Stored data entries
((
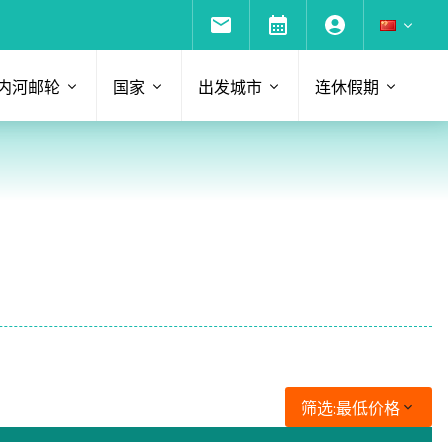
内河邮轮
国家
出发城市
连休假期
筛选:
最低价格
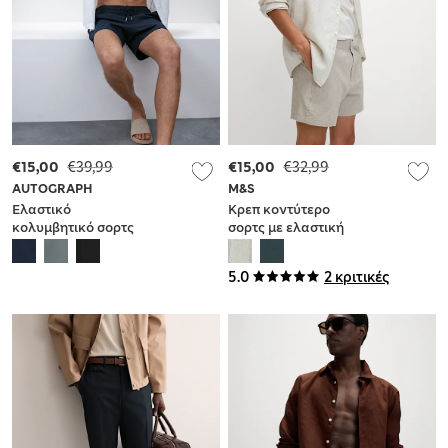
€15,00
€39,99
€15,00
€32,99
AUTOGRAPH
M&S
Ελαστικό
Κρεπ κοντύτερο
κολυμβητικό σορτς
σορτς με ελαστική
μεσαίου μήκους που
μέση
στεγνώνει γρήγορα
5.0
2 κριτικές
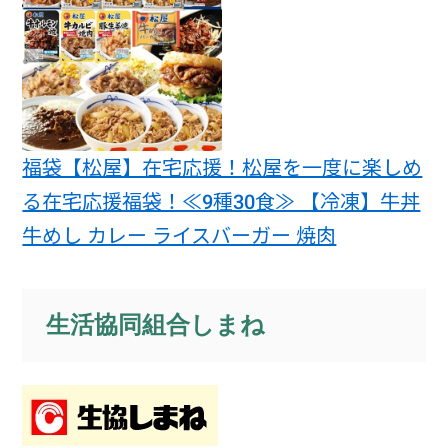
福袋【松屋】在宅応援！松屋を一度に楽しめ
る在宅応援福袋！≪9種30食≫ 【冷凍】牛丼
牛めし カレー ライスバーガー 焼肉
生活協同組合しまね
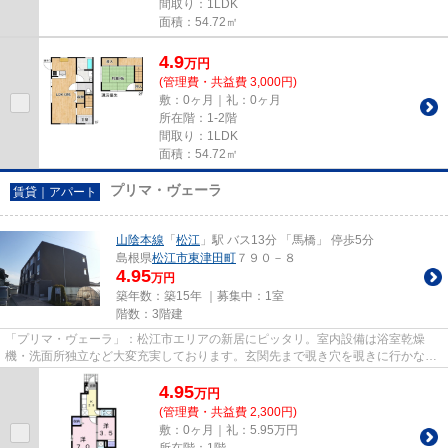
間取り：1LDK
面積：54.72㎡
4.9
万
円
(管理費・共益費 3,000円)
敷：0ヶ月｜礼：0ヶ月
所在階：1-2階
間取り：1LDK
面積：54.72㎡
プリマ・ヴェーラ
賃貸｜アパート
山陰本線
「
松江
」駅 バス13分 「馬橋」 停歩5分
島根県
松江市
東津田町
７９０－８
4.95
万円
築年数：築15年 ｜募集中：
1室
階数：3階建
「プリマ・ヴェーラ」：松江市エリアの新居にピッタリ。室内設備は浴室乾燥
機・洗面所独立など大変充実しております。玄関先まで覗き穴を覗きに行かなく
てもインターホン越しに誰が来...
4.95
万
円
(管理費・共益費 2,300円)
敷：0ヶ月｜礼：5.95万円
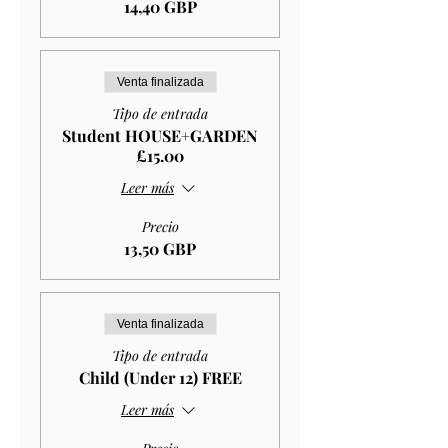
14,40 GBP
Venta finalizada
Tipo de entrada
Student HOUSE+GARDEN
£15.00
Leer más
Precio
13,50 GBP
Venta finalizada
Tipo de entrada
Child (Under 12) FREE
Leer más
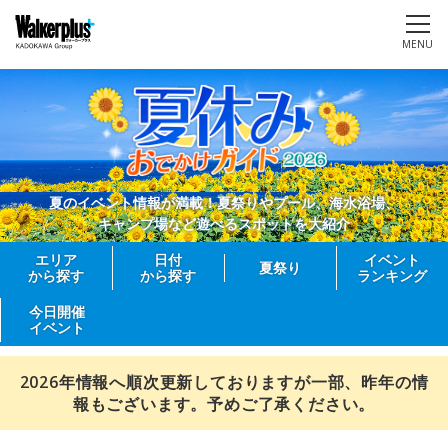
MENU
夏のイベント情報が満載！夏祭りやプール、海水浴場、
キャンプ場など遊べるスポットを大紹介
エリア
日付
イベント
夏祭り
から探す
から探す
ランキング
今日開催
イベント
2026年情報へ順次更新しておりますが一部、昨年の情
報もございます。予めご了承ください。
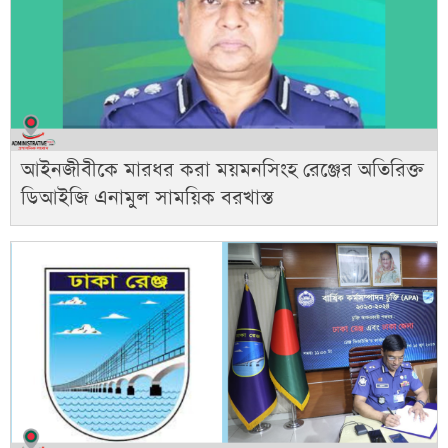
আইনজীবীকে মারধর করা ময়মনসিংহ রেঞ্জের অতিরিক্ত
ডিআইজি এনামুল সাময়িক বরখাস্ত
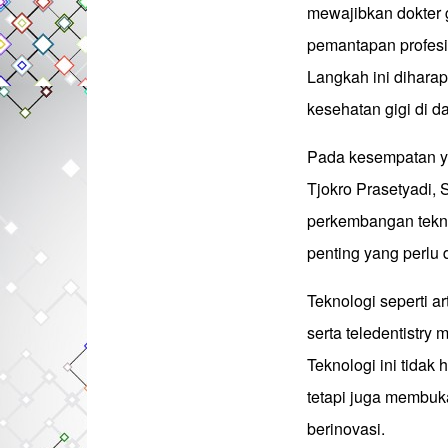
mewajibkan dokter 
pemantapan profesi
Langkah ini dihara
kesehatan gigi di 
Pada kesempatan y
Tjokro Prasetyadi,
perkembangan teknol
penting yang perlu 
Teknologi seperti arti
serta teledentistry
Teknologi ini tidak
tetapi juga membuka
berinovasi.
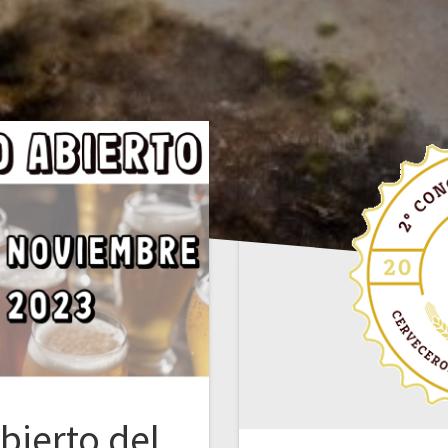
bierto del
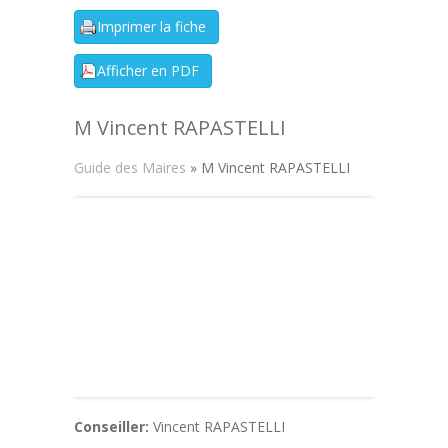
M Vincent RAPASTELLI
Guide des Maires
» M Vincent RAPASTELLI
Conseiller:
Vincent RAPASTELLI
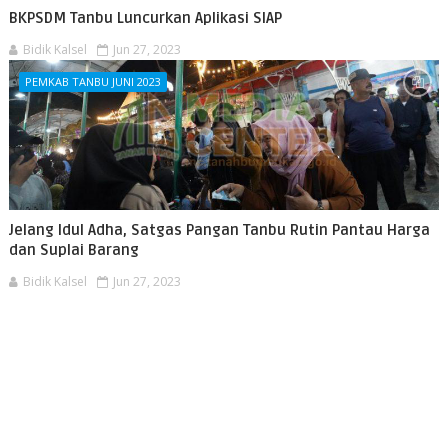
BKPSDM Tanbu Luncurkan Aplikasi SIAP
Bidik Kalsel
Jun 27, 2023
PEMKAB TANBU JUNI 2023
Jelang Idul Adha, Satgas Pangan Tanbu Rutin Pantau Harga
dan Suplai Barang
Bidik Kalsel
Jun 27, 2023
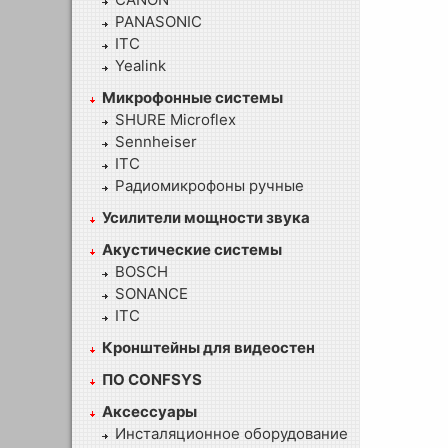
PANASONIC
ITC
Yealink
Микрофонные системы
SHURE Microflex
Sennheiser
ITC
Радиомикрофоны ручные
Усилители мощности звука
Акустические системы
BOSCH
SONANCE
ITC
Кронштейны для видеостен
ПО CONFSYS
Аксессуары
Инсталяционное оборудование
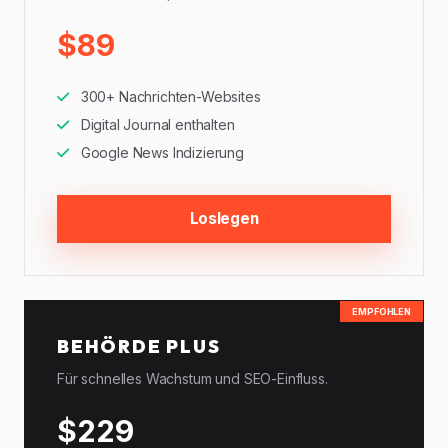
$89
300+ Nachrichten-Websites
Digital Journal enthalten
Google News Indizierung
Loslegen
EMPFOHLEN
BEHÖRDE PLUS
Für schnelles Wachstum und SEO-Einfluss.
$229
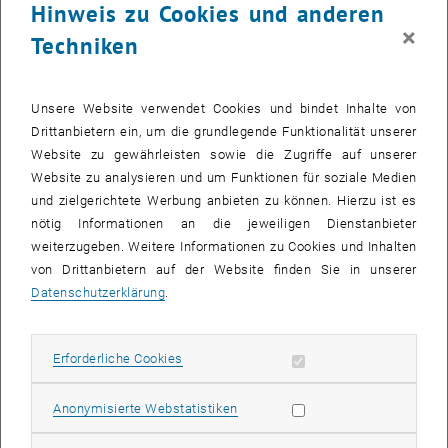
Hinweis zu Cookies und anderen
×
Techniken
Unsere Website verwendet Cookies und bindet Inhalte von
Drittanbietern ein, um die grundlegende Funktionalität unserer
Website zu gewährleisten sowie die Zugriffe auf unserer
Website zu analysieren und um Funktionen für soziale Medien
und zielgerichtete Werbung anbieten zu können. Hierzu ist es
nötig Informationen an die jeweiligen Dienstanbieter
weiterzugeben. Weitere Informationen zu Cookies und Inhalten
Bild v
von Drittanbietern auf der Website finden Sie in unserer
Datenschutzerklärung
.
Der Wohnungsneubau hat sich in Wien in den letzten Jahren sehr
dynamisch entwickelt. Eine neue Studie des Forschungsbereichs
Erforderliche Cookies zulassen
Erforderliche Cookies
Finanzwissenschaft und Infrastrukturpolitik im Auftrag der
Arbeiterkammer untersucht den Neubau der Jahre 2018-2021
Statistik Cookies zulassen
entlang ausgewählter Dimensionen. Dies umfasst die räumliche
Anonymisierte Webstatistiken
Verteilung, die Rechtsform, das Verhältnis von gefördertem und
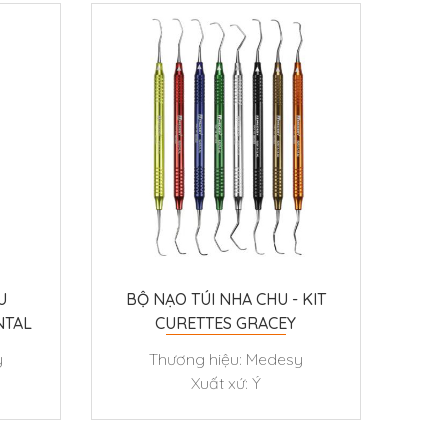
U
BỘ NẠO TÚI NHA CHU - KIT
NTAL
CURETTES GRACEY
ALUMINIUM HANDLE
y
Thương hiệu: Medesy
Xuất xứ: Ý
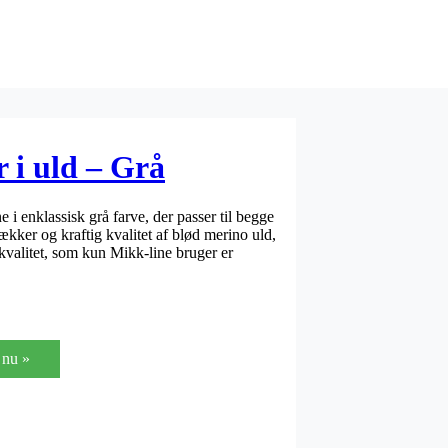
 i uld – Grå
e i enklassisk grå farve, der passer til begge
lækker og kraftig kvalitet af blød merino uld,
kvalitet, som kun Mikk-line bruger er
nu »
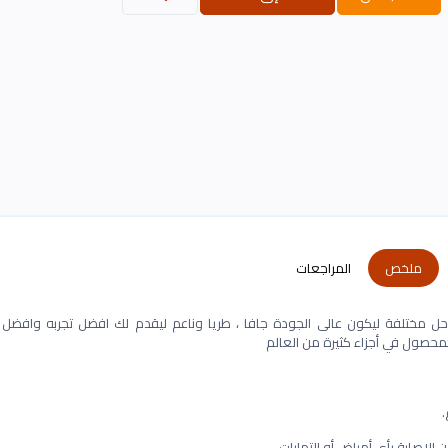
ملخص
المراجعات
ل مختلفة ليكون عالى الجودة جافا ، طريا وناعم ليقدم لك افضل تجربه وافضل نت
كمحصول في أجزاء كثيرة من العالم
لإصابة بأي أمراض أو التهابات.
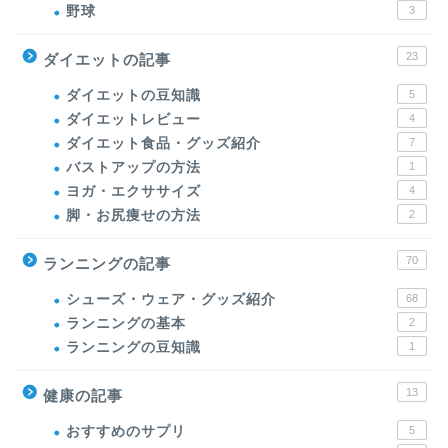
野球
3
23
ダイエットの記事
ダイエットの豆知識
5
ダイエットレビュー
4
ダイエット食品・グッズ紹介
7
バストアップの方法
1
ヨガ・エクササイズ
4
脚・お尻痩せの方法
2
70
ランニングの記事
シューズ・ウェア・グッズ紹介
68
ランニングの基本
2
ランニングの豆知識
1
13
健康の記事
おすすめのサプリ
5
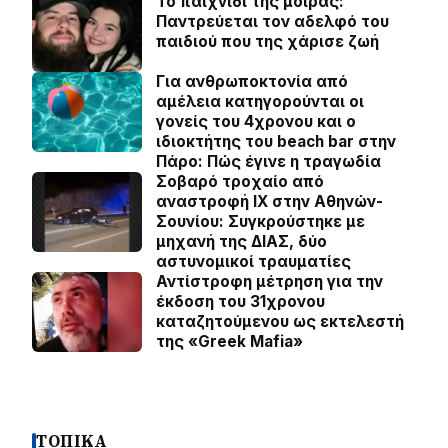
Το παιχνίδι της μοίρας:
Παντρεύεται τον αδελφό του
παιδιού που της χάρισε ζωή
Για ανθρωποκτονία από
αμέλεια κατηγορούνται οι
γονείς του 4χρονου και ο
ιδιοκτήτης του beach bar στην
Πάρο: Πώς έγινε η τραγωδία
Σοβαρό τροχαίο από
αναστροφή ΙΧ στην Αθηνών-
Σουνίου: Συγκρούστηκε με
μηχανή της ΔΙΑΣ, δύο
αστυνομικοί τραυματίες
Αντίστροφη μέτρηση για την
έκδοση του 31χρονου
καταζητούμενου ως εκτελεστή
της «Greek Mafia»
ΤΟΠΙΚΑ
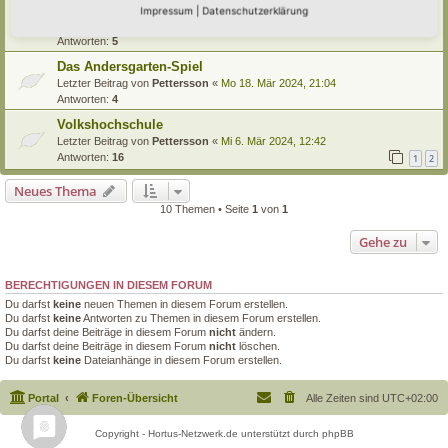
Unterstützung
Impressum
|
Datenschutzerklärung
Letzter Beitrag von
stofreu
«
Sa 30. Mär 2024, 11:08
Antworten:
5
Das Andersgarten-Spiel
Letzter Beitrag von
Pettersson
«
Mo 18. Mär 2024, 21:04
Antworten:
4
Volkshochschule
Letzter Beitrag von
Pettersson
«
Mi 6. Mär 2024, 12:42
Antworten:
16
1
2
Neues Thema
10 Themen • Seite
1
von
1
Gehe zu
BERECHTIGUNGEN IN DIESEM FORUM
Du darfst
keine
neuen Themen in diesem Forum erstellen.
Du darfst
keine
Antworten zu Themen in diesem Forum erstellen.
Du darfst deine Beiträge in diesem Forum
nicht
ändern.
Du darfst deine Beiträge in diesem Forum
nicht
löschen.
Du darfst
keine
Dateianhänge in diesem Forum erstellen.
Portal
Foren-Übersicht
Alle Zeiten sind
UTC+02:00
Copyright - Hortus-Netzwerk.de unterstützt durch phpBB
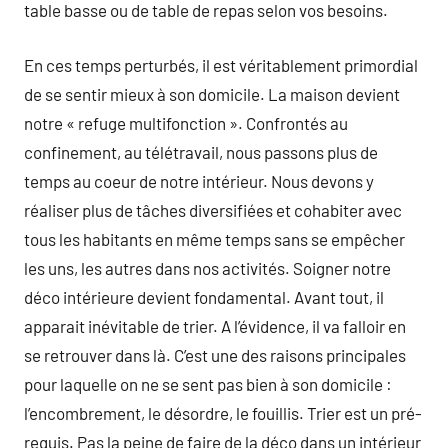
table basse ou de table de repas selon vos besoins.
En ces temps perturbés, il est véritablement primordial
de se sentir mieux à son domicile. La maison devient
notre « refuge multifonction ». Confrontés au
confinement, au télétravail, nous passons plus de
temps au coeur de notre intérieur. Nous devons y
réaliser plus de tâches diversifiées et cohabiter avec
tous les habitants en même temps sans se empêcher
les uns, les autres dans nos activités. Soigner notre
déco intérieure devient fondamental. Avant tout, il
apparait inévitable de trier. A l’évidence, il va falloir en
se retrouver dans là. C’est une des raisons principales
pour laquelle on ne se sent pas bien à son domicile :
l’encombrement, le désordre, le fouillis. Trier est un pré-
requis. Pas la peine de faire de la déco dans un intérieur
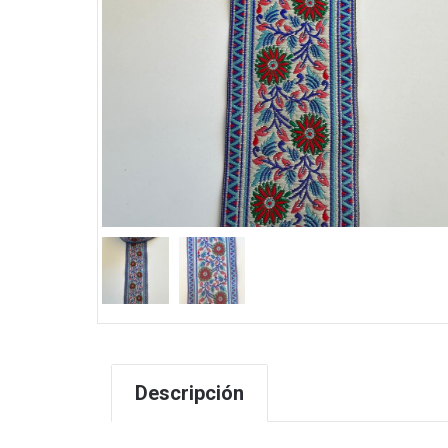
Descripción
))
Exercise description
Tell how many lines of the records above hold "erstellen", giving the number and nothing else.

Response for this exercise
3